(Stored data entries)
————————

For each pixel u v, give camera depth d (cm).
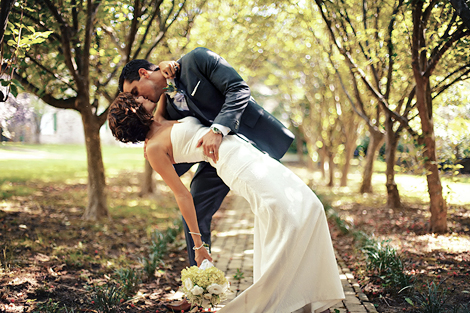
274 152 277
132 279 365
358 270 414
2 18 297
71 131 2998
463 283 357
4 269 362
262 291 229
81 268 411
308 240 228
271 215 227
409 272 389
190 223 253
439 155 606
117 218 709
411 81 664
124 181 1326
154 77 261
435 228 595
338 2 562
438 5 507
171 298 346
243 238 627
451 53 534
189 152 249
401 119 616
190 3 754
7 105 505
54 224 595
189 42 880
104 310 291
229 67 254
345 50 605
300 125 1720
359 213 823
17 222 563
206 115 262
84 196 913
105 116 675
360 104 931
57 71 624
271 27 830
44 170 1450
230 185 243
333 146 1454
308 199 232
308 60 1198
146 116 253
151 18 589
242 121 269
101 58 642
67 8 548
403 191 1126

————————

* _About this task_:
Of all the entries above, retype exactly the lines from the line with "124 181 1326" to the line with "308 60 1198", both included, and no others.

* _Result below_:
124 181 1326
154 77 261
435 228 595
338 2 562
438 5 507
171 298 346
243 238 627
451 53 534
189 152 249
401 119 616
190 3 754
7 105 505
54 224 595
189 42 880
104 310 291
229 67 254
345 50 605
300 125 1720
359 213 823
17 222 563
206 115 262
84 196 913
105 116 675
360 104 931
57 71 624
271 27 830
44 170 1450
230 185 243
333 146 1454
308 199 232
308 60 1198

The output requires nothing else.